── EXTRACTED RECORDS
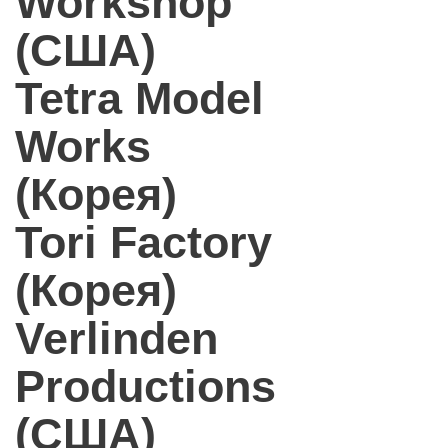
Workshop
(США)
Tetra Model
Works
(Корея)
Tori Factory
(Корея)
Verlinden
Productions
(США)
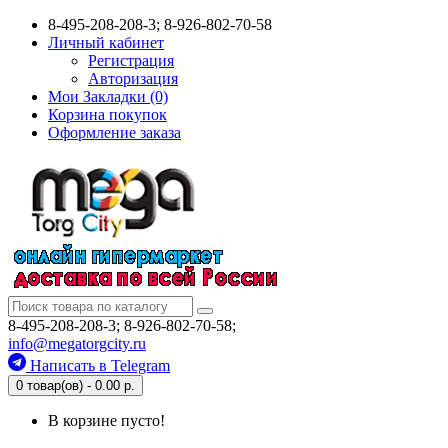
8-495-208-208-3; 8-926-802-70-58
Личный кабинет
Регистрация
Авторизация
Мои Закладки (0)
Корзина покупок
Оформление заказа
8-495-208-208-3; 8-926-802-70-58;
info@megatorgcity.ru
Написать в Telegram
0 товар(ов) - 0.00 р.
В корзине пусто!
────
* _PROBLEM DETAILS_
Pictures do not go in the copy; print every entry exactly as it stands.

* _WRITTEN RESPONSE_
Workshop
(США)
Tetra Model
Works
(Корея)
Tori Factory
(Корея)
Verlinden
Productions
(США)
8-495-208-208-3; 8-926-802-70-58
Личный кабинет
Регистрация
Авторизация
Мои Закладки (0)
Корзина покупок
Оформление заказа
8-495-208-208-3; 8-926-802-70-58;
info@megatorgcity.ru
Написать в Telegram
0 товар(ов) - 0.00 р.
В корзине пусто!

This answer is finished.